*Exercise objective*: What is the count of lines in the data that hold the string "Miller"? State the number alone.

(Stored records)
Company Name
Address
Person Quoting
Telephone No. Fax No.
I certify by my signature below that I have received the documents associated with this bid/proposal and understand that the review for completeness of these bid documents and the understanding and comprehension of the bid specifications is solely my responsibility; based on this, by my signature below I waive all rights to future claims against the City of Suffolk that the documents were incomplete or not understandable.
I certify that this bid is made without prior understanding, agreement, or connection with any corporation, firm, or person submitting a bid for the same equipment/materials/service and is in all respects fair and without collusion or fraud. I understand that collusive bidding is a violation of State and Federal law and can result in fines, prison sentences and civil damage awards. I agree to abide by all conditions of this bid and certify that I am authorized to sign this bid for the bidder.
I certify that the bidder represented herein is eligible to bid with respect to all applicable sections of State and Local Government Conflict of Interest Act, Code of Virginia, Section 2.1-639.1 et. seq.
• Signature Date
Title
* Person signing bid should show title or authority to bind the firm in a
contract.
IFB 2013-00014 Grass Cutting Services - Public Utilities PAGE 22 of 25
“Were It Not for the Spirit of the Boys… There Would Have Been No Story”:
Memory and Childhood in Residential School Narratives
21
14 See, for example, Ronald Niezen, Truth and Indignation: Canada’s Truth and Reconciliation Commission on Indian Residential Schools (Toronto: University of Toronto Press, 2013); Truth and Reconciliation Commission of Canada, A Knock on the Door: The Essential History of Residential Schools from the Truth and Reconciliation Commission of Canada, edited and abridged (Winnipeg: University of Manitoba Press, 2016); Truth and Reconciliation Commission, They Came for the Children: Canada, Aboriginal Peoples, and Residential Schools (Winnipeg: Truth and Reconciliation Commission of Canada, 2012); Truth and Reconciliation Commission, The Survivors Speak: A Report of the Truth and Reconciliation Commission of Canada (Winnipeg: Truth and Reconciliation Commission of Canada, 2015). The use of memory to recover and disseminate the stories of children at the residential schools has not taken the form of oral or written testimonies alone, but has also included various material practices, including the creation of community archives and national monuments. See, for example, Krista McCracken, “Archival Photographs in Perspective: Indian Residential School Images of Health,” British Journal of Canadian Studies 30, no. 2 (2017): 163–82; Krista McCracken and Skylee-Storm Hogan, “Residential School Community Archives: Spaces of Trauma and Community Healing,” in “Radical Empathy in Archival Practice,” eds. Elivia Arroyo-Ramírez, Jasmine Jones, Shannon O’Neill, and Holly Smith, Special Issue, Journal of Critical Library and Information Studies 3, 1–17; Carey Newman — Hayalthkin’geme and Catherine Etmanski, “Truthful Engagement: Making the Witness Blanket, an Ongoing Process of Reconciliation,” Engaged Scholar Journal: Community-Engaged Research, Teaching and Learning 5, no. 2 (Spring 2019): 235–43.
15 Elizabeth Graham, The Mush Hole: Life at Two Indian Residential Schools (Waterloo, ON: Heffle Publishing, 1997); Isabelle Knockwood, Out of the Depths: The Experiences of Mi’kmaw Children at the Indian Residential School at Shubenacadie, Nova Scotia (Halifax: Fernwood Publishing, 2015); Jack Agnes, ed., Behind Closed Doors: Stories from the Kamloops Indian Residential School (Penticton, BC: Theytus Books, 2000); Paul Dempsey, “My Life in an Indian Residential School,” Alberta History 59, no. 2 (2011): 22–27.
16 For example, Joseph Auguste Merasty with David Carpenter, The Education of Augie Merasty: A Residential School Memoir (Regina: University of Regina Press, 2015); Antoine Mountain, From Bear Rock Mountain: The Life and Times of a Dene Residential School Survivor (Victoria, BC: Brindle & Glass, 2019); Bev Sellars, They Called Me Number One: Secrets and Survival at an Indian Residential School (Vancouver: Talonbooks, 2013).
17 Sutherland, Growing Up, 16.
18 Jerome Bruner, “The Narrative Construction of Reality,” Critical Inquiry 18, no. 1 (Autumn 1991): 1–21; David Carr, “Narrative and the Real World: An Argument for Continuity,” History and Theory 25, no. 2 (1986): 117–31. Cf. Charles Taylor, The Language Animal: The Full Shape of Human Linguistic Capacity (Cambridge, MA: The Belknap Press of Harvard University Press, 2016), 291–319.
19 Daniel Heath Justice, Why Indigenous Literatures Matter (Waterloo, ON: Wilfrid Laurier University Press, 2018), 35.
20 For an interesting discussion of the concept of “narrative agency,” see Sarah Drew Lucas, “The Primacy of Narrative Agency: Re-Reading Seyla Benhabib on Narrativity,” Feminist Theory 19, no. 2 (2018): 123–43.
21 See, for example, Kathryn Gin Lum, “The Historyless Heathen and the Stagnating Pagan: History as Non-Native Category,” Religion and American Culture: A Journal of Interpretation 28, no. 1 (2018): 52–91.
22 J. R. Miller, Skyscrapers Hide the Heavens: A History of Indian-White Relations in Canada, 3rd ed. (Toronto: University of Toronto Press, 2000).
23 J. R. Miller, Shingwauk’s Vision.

*Expected output*: 2